If you enable this channel, the http_listener_allowed_clients option must be set to reflect the set of hosts or subnets you expect to receive data from via this transport. (Information about the calling client must be passed along to Bronx by the fronting web server [i.e., Apache HTTP Server in GroundWork 7, NGINX in GroundWork 8]. So the fact that Bronx is listening only on a localhost network interface [as specified by http_listener_ipv4_hostname] and only accepting direct socket connections from the web server acting as a reverse proxy [as specified by http_listener_allowed_peers] does not preclude it from accepting data from your GDMA clients. It just means that there must be some intermediary process on the GroundWork server, namely the web server, that passes along each request.) If you change the port number in the http_listener_port option in GroundWork 7, you must also change it in the ProxyPass directive in the /usr/local/groundwork/apache2/conf/groundwork/bronx_httpd.conf file.

The http_thread_pool_size is set to a fairly low number, but this should be adequate even for large numbers of GDMA clients reporting in. Each thread can manage many concurrent incoming requests. Bumping up this number arbitrarily is discouraged, partly because there is currently a fairly heavy per-thread memory overhead in the allocation of thread stacks, at least in terms of virtual memory allocation.

» Excerpted records:
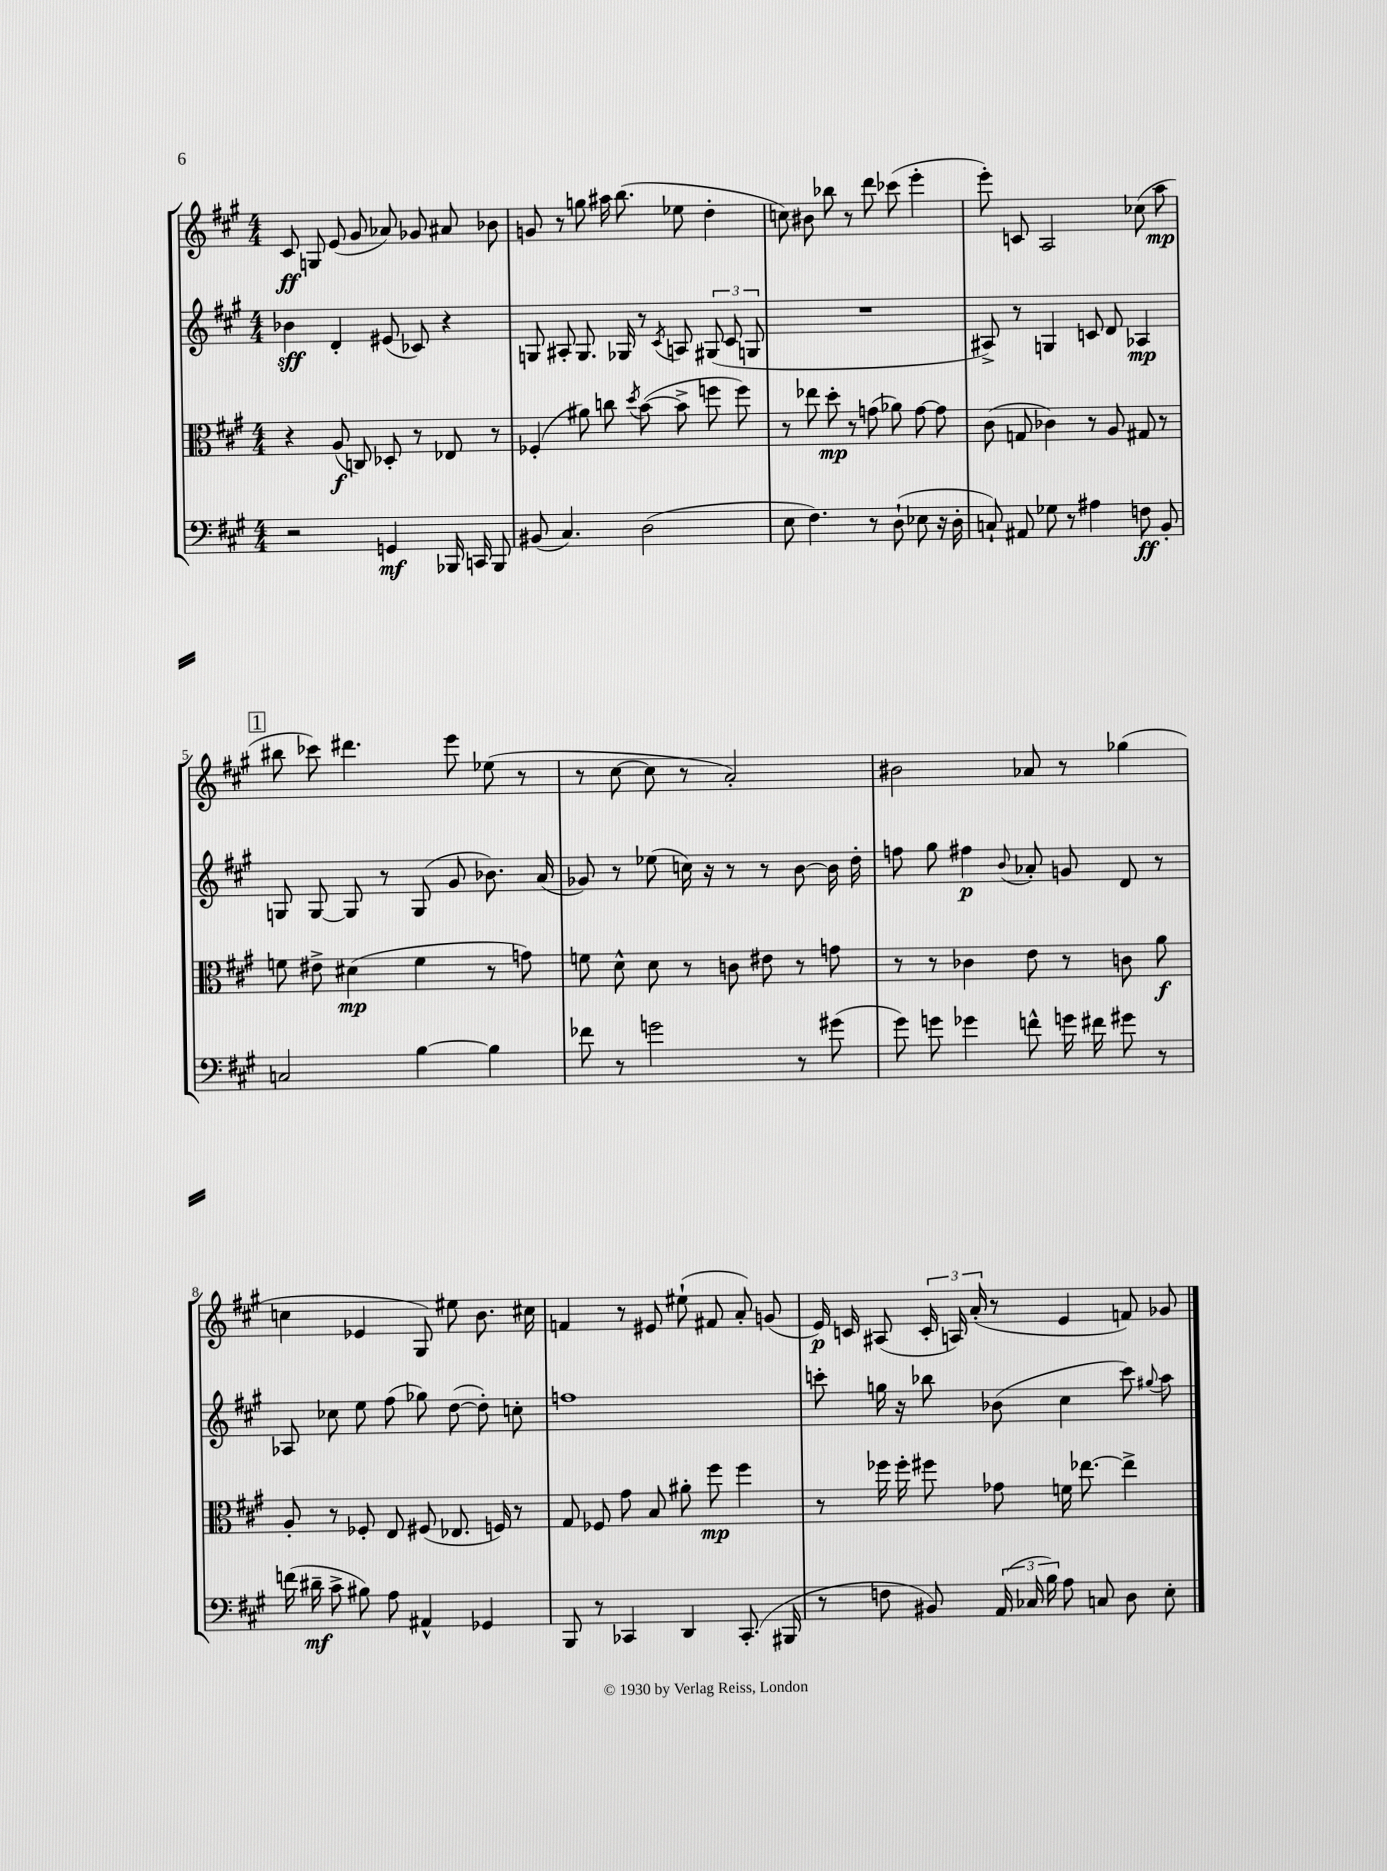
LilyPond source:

<<
\new StaffGroup <<
\new Staff = "s0" {
    \clef treble \key a \major \numericTimeSignature \time 4/4
    \autoBeamOff cis'8\ff g8 e'8( gis'8 aes'8) ges'8 ais'8 bes'8 |
    g'8 r8 g''8 ais''16 b''8.( ees''8 d''4-. |
    c''8) bis'8 bes''8 r8 d'''8 ces'''8( e'''4-. |
    e'''8-.) c'8 a2 ces''8( a''8\mp |
    \mark \markup { \box "1" } bis''8 ces'''8) dis'''4. e'''8 ees''8( r8 |
    r8 cis''8~ cis''8 r8 a'2-.) |
    bis'2 aes'8 r8 ges''4( |
    c''4 ees'4 gis8) eis''8 b'8. cis''16 |
    f'4 r8 eis'8 eis''8-!( fis'8 a'8-.) g'8( |
    e'16\p) c'16 ais8( \tuplet 3/2 { c'16-. a16) a'16-.( } r8 e'4 f'8) ges'8 \bar "|." |
}
\new Staff = "s1" {
    \clef treble \key a \major \numericTimeSignature \time 4/4
    \autoBeamOff bes'4\sff d'4-. eis'8( ces'8) r4 |
    g8 ais8-. g8. ges16 r8 \acciaccatura { cis'8 } a8 \tuplet 3/2 { gis8( cis'8 g8 } |
    R1 |
    ais8->) r8 g4 c'8 d'8 aes4\mp |
    \mark \markup { \box "1" } g8 g8~ g8 r8 g8( gis'8 bes'8.) a'16( |
    ges'8) r8 ees''8( c''16) r16 r8 r8 b'8~ b'16 d''16-. |
    f''8 gis''8 fis''4\p \appoggiatura { b'8 } aes'8-. g'8 d'8 r8 |
    aes8 ces''8 e''8 fis''8( ges''8) d''8~( d''8-.) c''8-. |
    f''1 |
    c'''8-. g''16 r16 bes''8 bes'8( cis''4 c'''8) \appoggiatura { gis''8 } a''8 \bar "|." |
}
\new Staff = "s2" {
    \clef alto \key a \major \numericTimeSignature \time 4/4
    \autoBeamOff r4 a8\f( c8) des8-. r8 ees8 r8 |
    fes4-.( ais'8) c''8 \acciaccatura { d''8 } b'8~( b'8-> f''8 f''8) |
    r8 ees''8 d''8-.\mp r8 g'8( aes'8) g'8~ g'8 |
    cis'8( g8 ces'4) r8 a8 gis8 r8 |
    \mark \markup { \box "1" } f'8 eis'8-> dis'4\mp( f'4 r8 g'8) |
    f'8 d'8-^ d'8 r8 c'8 eis'8 r8 g'8 |
    r8 r8 ces'4 e'8 r8 c'8 a'8\f |
    a8-. r8 fes8-. e8 fis8( ees8. f16) r8 |
    gis8 fes8 gis'8 b8 ais'8-. fis''8\mp fis''4 |
    r8 fes''16 fes''16-. fis''8 ges'8 f'16 ees''8.~ ees''4-> \bar "|." |
}
\new Staff = "s3" {
    \clef bass \key a \major \numericTimeSignature \time 4/4
    \autoBeamOff r2 g,4\mf bes,,16 c,16 bes,,8 |
    bis,8( cis4.) d2( |
    e8 fis4.) r8 d8-!( ees8 r16 d16-. |
    c8-!) ais,8 ges8 r8 ais4 f8\ff b,8-. |
    \mark \markup { \box "1" } c2 b4~ b4 |
    fes'8 r8 g'2 r8 gis'8( |
    gis'8) g'8 ges'4 f'8-^ g'16 fis'16 gis'8 r8 |
    f'16( dis'16--\mf cis'8-> bis8) a8 ais,4-^ ges,4 |
    b,,8 r8 ces,4 d,4 ces,8.-.( bis,,16 |
    r8 f8 bis,8) \tuplet 3/2 { a,16( ces16 b16) } a8 c8 d8 e8-. \bar "|." |
}
>>
>>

» Exercise goal: According to the Bronx listener excerpt, where else must the port be changed if http_listener_port is altered in GroundWork 7? You can set the material aside.

» Answer for the task: In the ProxyPass directive in the /usr/local/groundwork/apache2/conf/groundwork/bronx_httpd.conf file.